People with a change in the HNF1A gene are highly likely to develop diabetes. Typically, they do not have diabetes in childhood but develop diabetes during adolescence or early twenties, although some people are diagnosed later. It is important to keep blood glucose controlled in this type of diabetes as it can lead to diabetic complications such as damage to the small blood vessels in the eyes and kidneys. This can be prevented if blood glucose levels are kept well controlled. The risk of coronary heart disease is also raised in HNF1A even though levels of the ‘healthy’ cholesterol HDL are usually high, so early treatment (at least from the age of 40) with cholesterol lowering medications to protect the heart is recommended. People with changes in the HNF1A gene often pass increased amounts of glucose in their urine so may have glucose detected on urine testing when their blood glucoses are normal.
Individuals with HNF1A diabetes are often particularly sensitive to the blood glucose lowering effects of a group of tablets called sulphonylureas. Sulphonylureas include Gliclazide, Glipizide, Glibenclamide (Glyburide) and Tolbutamide and they work by stimulating the pancreas to produce insulin. Early after the diagnosis of diabetes blood glucose control is often better in those with HNF1A diabetes with sulphonylureas rather than insulin. However there is often an increasing need for treatment as the affected individual gets older and so most people will progress to needing the addition of other tablets or a background dose of insulin in combination with sulphonylureas to stop their blood glucose becoming too high. This progression may take place over many years. Those with HNF1A diabetes who are overweight or with a higher HbA1c may also require a background dose of insulin in combination with sulphonylureas to achieve good blood glucose control. People with HNF1A diabetes who have been taking insulin from diagnosis prior to a genetic test may be able to stop insulin and convert to sulphonylureas instead. Keeping physically active and slim is still important and helps to keep the blood glucose controlled. This is no different from the advice we would give to anybody with diabetes.
It is very likely that a change in the HNF1A gene was also present in one of your parents and would have caused them to have diabetes as well. This does not mean that your diabetes will be identical to theirs and there can be considerable variation within the family. In particular, just because a parent or other family member has had ill health resulting from their diabetes, this does not mean that you will have a similar problem, particularly if your blood glucose is well controlled.

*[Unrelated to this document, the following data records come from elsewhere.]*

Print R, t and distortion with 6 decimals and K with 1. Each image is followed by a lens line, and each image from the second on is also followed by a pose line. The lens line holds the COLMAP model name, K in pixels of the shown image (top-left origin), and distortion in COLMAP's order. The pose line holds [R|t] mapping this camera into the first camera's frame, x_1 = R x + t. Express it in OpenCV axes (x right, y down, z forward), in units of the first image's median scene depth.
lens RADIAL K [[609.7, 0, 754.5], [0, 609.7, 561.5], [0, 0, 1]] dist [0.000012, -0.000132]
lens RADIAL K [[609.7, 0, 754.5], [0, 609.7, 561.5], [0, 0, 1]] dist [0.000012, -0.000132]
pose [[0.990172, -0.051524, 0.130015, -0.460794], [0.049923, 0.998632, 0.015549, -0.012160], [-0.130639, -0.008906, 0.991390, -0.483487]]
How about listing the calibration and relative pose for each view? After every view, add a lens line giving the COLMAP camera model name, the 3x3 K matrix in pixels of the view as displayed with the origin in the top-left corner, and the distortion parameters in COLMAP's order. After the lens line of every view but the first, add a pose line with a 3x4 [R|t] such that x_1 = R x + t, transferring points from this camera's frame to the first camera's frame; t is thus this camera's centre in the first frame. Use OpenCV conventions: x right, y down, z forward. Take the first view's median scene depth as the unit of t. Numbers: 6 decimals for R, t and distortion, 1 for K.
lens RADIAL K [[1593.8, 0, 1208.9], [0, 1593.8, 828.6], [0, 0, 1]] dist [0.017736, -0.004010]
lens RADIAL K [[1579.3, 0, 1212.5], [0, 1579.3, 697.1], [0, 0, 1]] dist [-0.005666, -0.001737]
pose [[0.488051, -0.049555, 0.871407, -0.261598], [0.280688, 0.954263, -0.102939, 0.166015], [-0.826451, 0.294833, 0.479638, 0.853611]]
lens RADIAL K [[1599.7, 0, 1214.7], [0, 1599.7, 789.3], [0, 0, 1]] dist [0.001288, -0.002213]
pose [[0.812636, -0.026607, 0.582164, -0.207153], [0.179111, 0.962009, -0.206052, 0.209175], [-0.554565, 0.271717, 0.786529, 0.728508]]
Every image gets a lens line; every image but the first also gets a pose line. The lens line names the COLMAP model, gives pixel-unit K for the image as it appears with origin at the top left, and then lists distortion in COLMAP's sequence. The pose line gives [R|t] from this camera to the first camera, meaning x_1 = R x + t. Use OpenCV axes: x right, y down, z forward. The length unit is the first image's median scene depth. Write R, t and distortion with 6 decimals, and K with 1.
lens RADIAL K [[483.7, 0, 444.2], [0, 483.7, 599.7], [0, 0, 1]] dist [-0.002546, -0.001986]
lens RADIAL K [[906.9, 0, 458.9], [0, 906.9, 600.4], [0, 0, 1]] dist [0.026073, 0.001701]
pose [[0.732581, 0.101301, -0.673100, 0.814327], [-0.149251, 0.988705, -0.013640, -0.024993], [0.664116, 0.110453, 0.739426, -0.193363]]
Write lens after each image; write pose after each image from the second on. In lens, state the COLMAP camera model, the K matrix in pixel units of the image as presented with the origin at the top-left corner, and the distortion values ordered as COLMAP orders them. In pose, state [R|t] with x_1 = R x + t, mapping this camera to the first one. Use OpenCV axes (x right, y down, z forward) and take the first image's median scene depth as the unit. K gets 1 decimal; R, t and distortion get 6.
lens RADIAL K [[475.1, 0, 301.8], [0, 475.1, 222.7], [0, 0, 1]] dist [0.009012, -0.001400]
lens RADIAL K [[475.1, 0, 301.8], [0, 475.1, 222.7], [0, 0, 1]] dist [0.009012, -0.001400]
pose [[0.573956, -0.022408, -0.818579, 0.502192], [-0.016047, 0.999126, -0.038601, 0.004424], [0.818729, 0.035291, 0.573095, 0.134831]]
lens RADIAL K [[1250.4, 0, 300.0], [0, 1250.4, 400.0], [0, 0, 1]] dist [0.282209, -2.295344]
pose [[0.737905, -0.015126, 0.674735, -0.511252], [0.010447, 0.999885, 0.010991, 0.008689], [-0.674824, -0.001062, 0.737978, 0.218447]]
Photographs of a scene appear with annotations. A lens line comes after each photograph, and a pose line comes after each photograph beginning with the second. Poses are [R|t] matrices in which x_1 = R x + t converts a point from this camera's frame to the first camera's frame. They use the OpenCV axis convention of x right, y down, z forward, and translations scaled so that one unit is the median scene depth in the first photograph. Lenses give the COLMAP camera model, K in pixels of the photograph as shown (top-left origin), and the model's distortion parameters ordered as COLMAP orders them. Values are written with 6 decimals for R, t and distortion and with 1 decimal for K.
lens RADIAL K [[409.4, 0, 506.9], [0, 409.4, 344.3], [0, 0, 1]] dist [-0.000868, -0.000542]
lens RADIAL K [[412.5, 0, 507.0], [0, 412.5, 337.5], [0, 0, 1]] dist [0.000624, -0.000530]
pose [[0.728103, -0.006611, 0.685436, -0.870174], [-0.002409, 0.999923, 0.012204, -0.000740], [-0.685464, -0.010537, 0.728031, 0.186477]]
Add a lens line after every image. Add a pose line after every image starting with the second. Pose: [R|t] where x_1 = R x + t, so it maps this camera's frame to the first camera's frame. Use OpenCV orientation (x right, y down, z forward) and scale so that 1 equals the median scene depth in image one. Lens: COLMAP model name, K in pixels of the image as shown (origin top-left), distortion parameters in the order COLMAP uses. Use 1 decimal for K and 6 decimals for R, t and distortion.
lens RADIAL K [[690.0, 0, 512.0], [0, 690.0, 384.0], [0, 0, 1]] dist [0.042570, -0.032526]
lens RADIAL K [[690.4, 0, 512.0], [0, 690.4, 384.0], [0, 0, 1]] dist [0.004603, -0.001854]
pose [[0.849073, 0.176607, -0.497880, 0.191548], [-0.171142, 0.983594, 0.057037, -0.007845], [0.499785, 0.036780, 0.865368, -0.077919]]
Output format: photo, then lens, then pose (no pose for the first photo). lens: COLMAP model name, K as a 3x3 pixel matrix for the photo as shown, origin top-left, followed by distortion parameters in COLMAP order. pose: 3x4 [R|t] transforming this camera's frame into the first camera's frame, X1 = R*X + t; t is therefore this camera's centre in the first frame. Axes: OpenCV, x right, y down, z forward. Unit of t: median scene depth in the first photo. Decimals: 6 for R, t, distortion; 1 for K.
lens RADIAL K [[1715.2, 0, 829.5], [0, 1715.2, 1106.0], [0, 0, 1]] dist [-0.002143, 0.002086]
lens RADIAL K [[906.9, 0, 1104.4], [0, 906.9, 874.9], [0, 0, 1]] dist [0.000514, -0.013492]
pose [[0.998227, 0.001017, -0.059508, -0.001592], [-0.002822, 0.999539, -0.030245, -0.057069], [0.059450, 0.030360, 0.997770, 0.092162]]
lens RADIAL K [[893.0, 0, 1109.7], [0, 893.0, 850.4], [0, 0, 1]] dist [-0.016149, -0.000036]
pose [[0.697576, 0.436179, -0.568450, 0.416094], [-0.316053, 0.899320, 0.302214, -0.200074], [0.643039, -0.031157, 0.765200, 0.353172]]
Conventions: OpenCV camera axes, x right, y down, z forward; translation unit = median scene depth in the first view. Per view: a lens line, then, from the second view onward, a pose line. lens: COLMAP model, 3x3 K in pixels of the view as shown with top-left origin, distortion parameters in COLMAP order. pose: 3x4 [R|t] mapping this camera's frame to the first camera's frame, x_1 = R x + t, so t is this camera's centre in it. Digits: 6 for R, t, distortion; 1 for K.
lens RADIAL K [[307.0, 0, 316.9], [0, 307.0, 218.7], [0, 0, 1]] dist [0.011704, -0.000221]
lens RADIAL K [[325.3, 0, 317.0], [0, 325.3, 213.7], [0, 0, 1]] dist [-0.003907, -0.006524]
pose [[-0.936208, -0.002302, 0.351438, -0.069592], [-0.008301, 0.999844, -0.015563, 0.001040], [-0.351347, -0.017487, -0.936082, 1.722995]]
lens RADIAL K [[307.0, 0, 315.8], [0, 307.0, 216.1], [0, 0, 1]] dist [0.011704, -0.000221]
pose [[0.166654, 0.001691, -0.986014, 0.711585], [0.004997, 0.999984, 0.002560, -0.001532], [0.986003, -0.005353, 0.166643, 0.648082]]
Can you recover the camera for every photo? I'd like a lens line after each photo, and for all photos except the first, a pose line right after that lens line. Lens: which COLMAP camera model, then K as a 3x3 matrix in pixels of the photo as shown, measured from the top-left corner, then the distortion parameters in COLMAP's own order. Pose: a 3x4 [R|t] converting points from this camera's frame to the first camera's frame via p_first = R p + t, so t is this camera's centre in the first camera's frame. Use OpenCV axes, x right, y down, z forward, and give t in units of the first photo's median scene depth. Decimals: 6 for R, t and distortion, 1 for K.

There is a 50% chance of the affected gene being passed on from a parent at conception. This means each child has a 1 in 2 chance of inheriting the affected gene and if they have inherited the affected gene they will go on to develop diabetes themselves. Children and brothers and sisters of people with HNF1A MODY who have inherited the same change in the HNF1A gene have a 63% chance of developing diabetes by the age of 25 years and 96% chance by the age of 55 years. Family members of an individual known to have HNF1A MODY should be aware of the symptoms of diabetes and have their HbA1c measured if they are concerned. Because other types of diabetes such as type 1 and type 2 diabetes are common in the population, it is important that your family members with diabetes have a genetic test to confirm that they also have HNF1A diabetes. Pre-symptomatic genetic testing (to see if they have inherited the same change in the gene) is also possible – please see the section on pre-symptomatic genetic testing on our website.